[Opening DATASET RECORDS section]

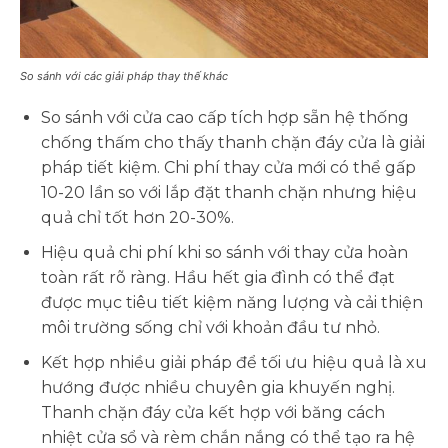
So sánh với các giải pháp thay thế khác
So sánh với cửa cao cấp tích hợp sẵn hệ thống
chống thấm cho thấy thanh chặn đáy cửa là giải
pháp tiết kiệm. Chi phí thay cửa mới có thể gấp
10-20 lần so với lắp đặt thanh chặn nhưng hiệu
quả chỉ tốt hơn 20-30%.
Hiệu quả chi phí khi so sánh với thay cửa hoàn
toàn rất rõ ràng. Hầu hết gia đình có thể đạt
được mục tiêu tiết kiệm năng lượng và cải thiện
môi trường sống chỉ với khoản đầu tư nhỏ.
Kết hợp nhiều giải pháp để tối ưu hiệu quả là xu
hướng được nhiều chuyên gia khuyến nghị.
Thanh chặn đáy cửa kết hợp với băng cách
nhiệt cửa sổ và rèm chắn nắng có thể tạo ra hệ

[Closing DATASET RECORDS section]

#### YOUR INSTRUCTIONS
Work through the data above line by line and give the number of lines in which "chặn" occurs. Add nothing else.

#### RESPONSE
3